─── Testo della pagina ───

Sentenza Sentenza Cassazione Civile n. 30389 del 21/11/2019

Cassazione civile sez. VI, 21/11/2019, (ud. 19/06/2019, dep. 21/11/2019), n.30389

LA CORTE SUPREMA DI CASSAZIONE

SEZIONE SESTA CIVILE

SOTTOSEZIONE 2

Composta dagli Ill.mi Sigg.ri Magistrati:

Dott. LOMBARDO Luigi Giovanni – Presidente –

Dott. TEDESCO Giuseppe – Consigliere –

Dott. CRISCUOLO Aldo – rel. Consigliere –

Dott. BESSO MARCHEIS Chiara – Consigliere –

Dott. OLIVA Stefano – Consigliere –

ha pronunciato la seguente:

ORDINANZA

sul ricorso 22656-2017 proposto da:

A.F., elettivamente domiciliato in ROMA, VIA ADIGE 43,

presso lo studio dell’avvocato LUCIANO DI PASQUALE, rappresentato e

difeso dall’avvocato A.F. giusta procura in calce al

ricorso;

– ricorrente –

contro

VILLA DEL PARCO SRL, elettivamente domiciliata in ROMA, LARGO

LEOPOLDO FREGOLI 8, presso lo studio dell’avvocato ROSARIO SALONIA,

che la rappresenta e difende unitamente all’avvocato ALBERTO TOGNINI

giusta procura in calce al controricorso;

– controricorrente –

avverso la sentenza n. 838/2017 della CORTE D’APPELLO di BOLOGNA,

depositata il 31/03/2017;

udita la relazione della causa svolta nella Camera di consiglio del

19/06/2019 dal Consigliere Dott. MAURO CRISCUOLO;

Lette le memorie depositate da entrambe le parti.

Fatto

MOTIVI IN FATTO ED IN DIRITTO DELLA DECISIONE

La Villa del Parco S.r.l. otteneva dal Tribunale di Bologna un decreto ingiuntivo nei confronti dell’avv. A.F. dell’importo di Euro 10.841,43, pari alla somma che la stessa società aveva versato all’ingiunto per effetto di un decreto ingiuntivo provvisoriamente esecutivo emesso a suo tempo in favore dell’Arnone, e successivamente revocato con sentenza del Tribunale di Bologna, a sua volta appellata.

Nel ricorso monitorio la società deduceva che, non avendo il Tribunale, nella sentenza con la quale aveva revocato il decreto ingiuntivo, statuito in merito alle obbligazioni restitutorie, era possibile ottenere quanto a suo tempo versato anche con il ricorso ad un’autonoma procedura monitoria.

Proponeva opposizione A.F. e lamentava che il radicamento della procedura monitoria in pendenza del giudizio di appello avverso la sentenza che aveva revocato il decreto ingiuntivo a suo tempo emesso, costituiva una violazione del principio del ne bis in idem e pertanto chiedeva la revoca del provvedimento opposto.

─── Record forniti ───

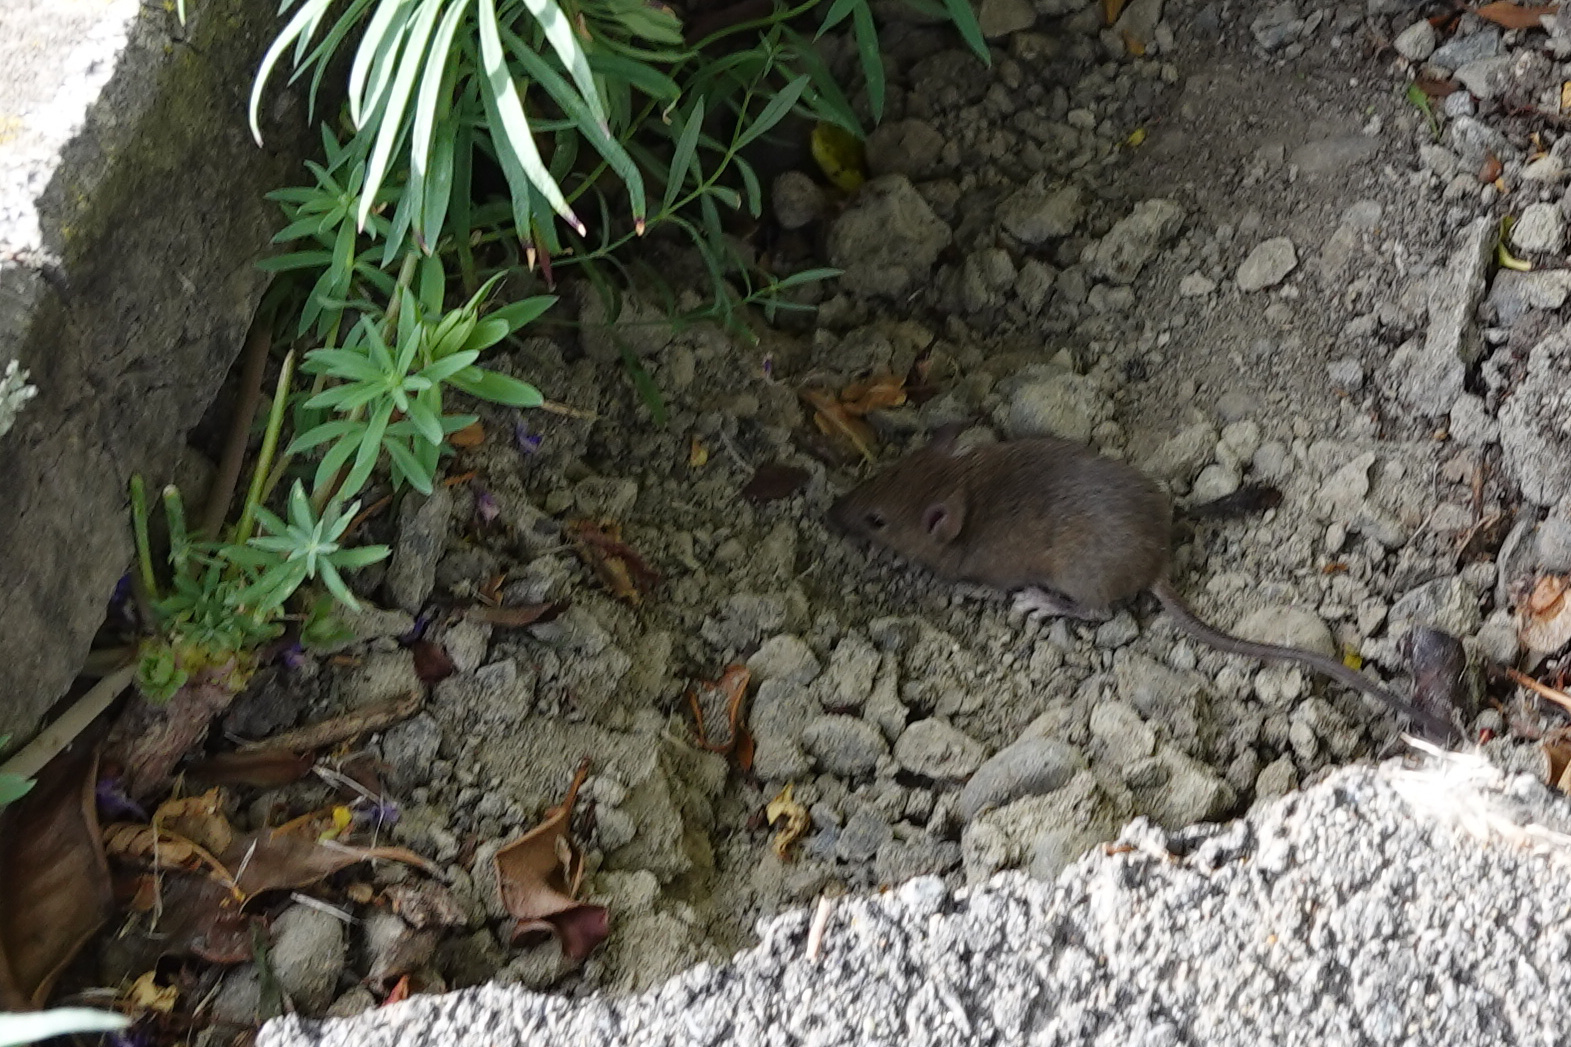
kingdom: Animalia
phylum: Chordata
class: Mammalia
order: Rodentia
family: Muridae
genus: Mus
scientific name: Mus musculus
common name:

───

Cosa fare: Riproduci fedelmente il passo della sentenza compreso tra "depositata il 31/03/2017;" e "entrambe le parti.", estremi inclusi. I record sono materiale a sé, separato dalla sentenza.

Risultato:
depositata il 31/03/2017;

udita la relazione della causa svolta nella Camera di consiglio del

19/06/2019 dal Consigliere Dott. MAURO CRISCUOLO;

Lette le memorie depositate da entrambe le parti.